TEXT SHOWN:

:::::

Lindheim and Voss back to back at Grünerløkka beer fest this summer

 

Voss was represented by Jeanette Lillås and Dag Jørgensen, two fo the three who run the brewery. They have kept their day jobs, meaning they have hired people to do the brewing. They are still very much hands on, however, developing new beers and marketing what they have to offer. Voss is one of the rural communities where home brewing has been kept alive, and they use the local yeast kveik in several of their beers. The yeast has been tweaked a bit, and it now gives a more flavourful beer than when they first tried it out. Their Vossing beer has even more of the traditional, it is brewed with an infusion of juniper twigs, adding a wooden dryness to the beer. (For more on kveik and traditional brewing in Voss, check out Lars Marius Garshol’s fantastic blog. )

Voss also have an Eldhus series of beers. Eldhus are small buildings used for smoking meat, sausages etc, particularly mutton. Dag has another use for the Eldhus, he smokes hops. To make this even more exotic, they pick wild hops for this. A delicate smoky aroma is then transferred to the beer, much more discreet than when the malt is given the same treatment.

:::::

SUPPLIED ENTRIES:
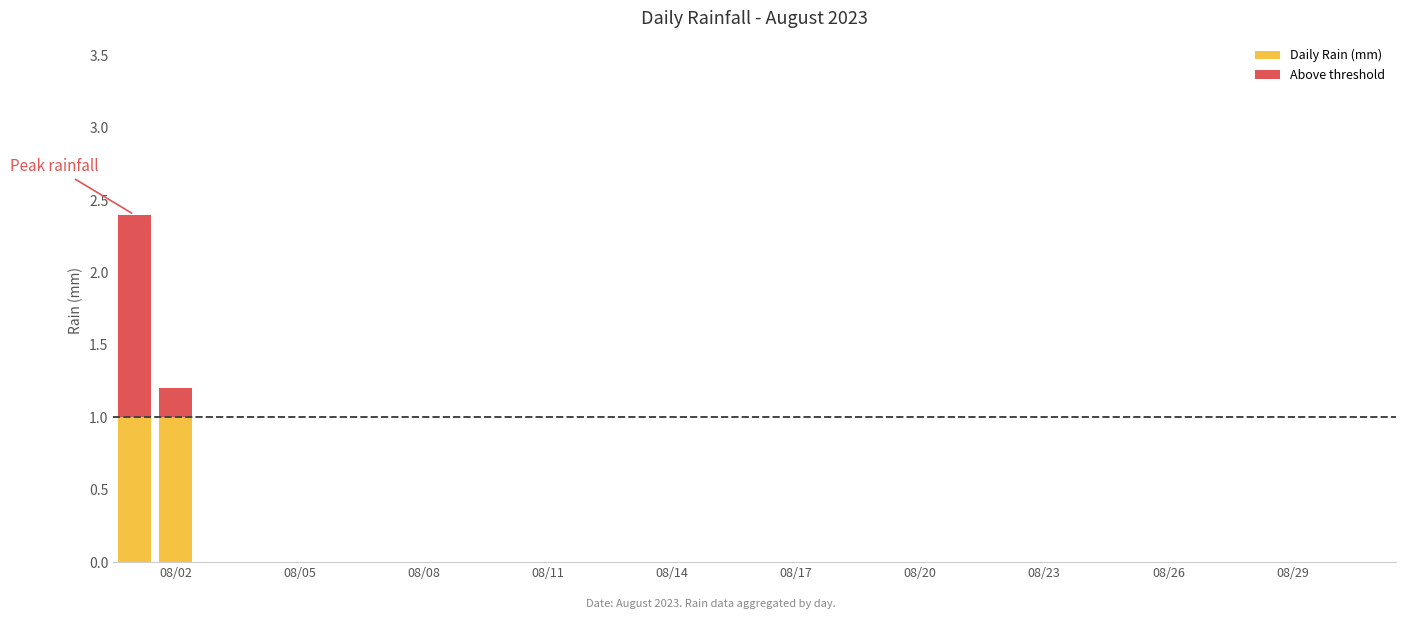

What is the maximum value for Daily Rain (mm)?

1.0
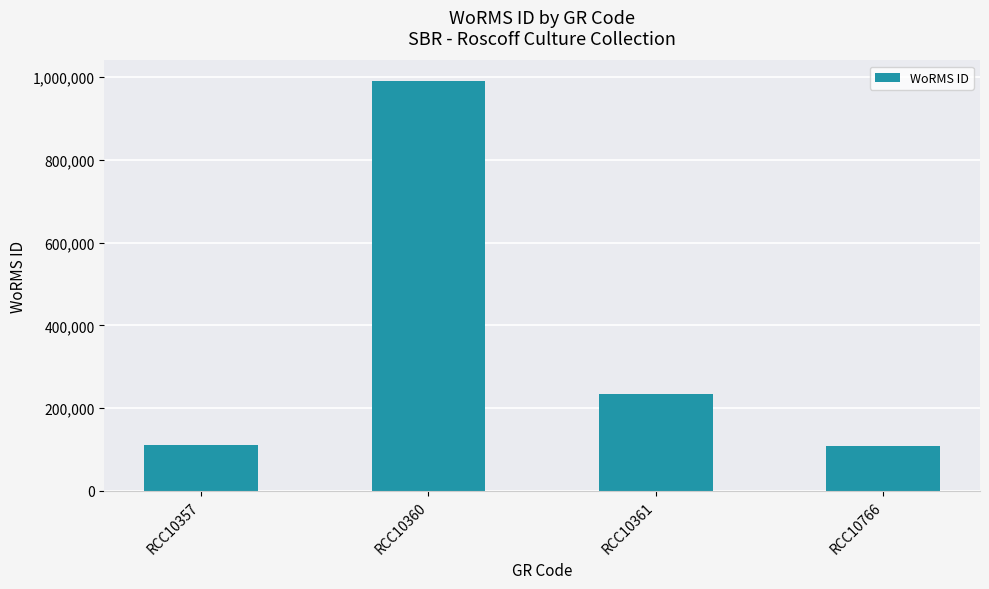

What is the approximate value at RCC10766, to the nearest 10?

109530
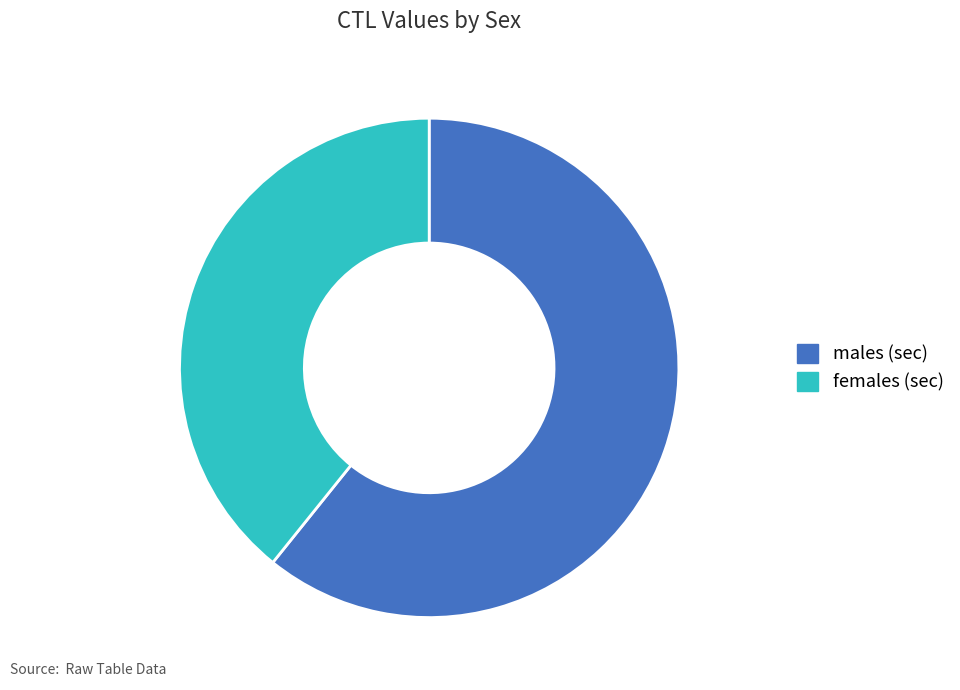

Rank the categories by value from highest to lowest.

males (sec), females (sec)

:::::

EXERCISES:
• A. Transcribe the passage of the Voss brewery text that begins with the words containing "Lindheim and Voss" and ends with "fantastic blog. )".
• B. Translate this sentence from the Voss brewery text into Spanish: "They have kept their day jobs, meaning they have hired people to do the brewing."

ANSWERS GIVEN:
• A.
Lindheim and Voss back to back at Grünerløkka beer fest this summer

 

Voss was represented by Jeanette Lillås and Dag Jørgensen, two fo the three who run the brewery. They have kept their day jobs, meaning they have hired people to do the brewing. They are still very much hands on, however, developing new beers and marketing what they have to offer. Voss is one of the rural communities where home brewing has been kept alive, and they use the local yeast kveik in several of their beers. The yeast has been tweaked a bit, and it now gives a more flavourful beer than when they first tried it out. Their Vossing beer has even more of the traditional, it is brewed with an infusion of juniper twigs, adding a wooden dryness to the beer. (For more on kveik and traditional brewing in Voss, check out Lars Marius Garshol’s fantastic blog. )

• B. Han conservado sus trabajos diarios, lo que significa que han contratado a personas para elaborar la cerveza.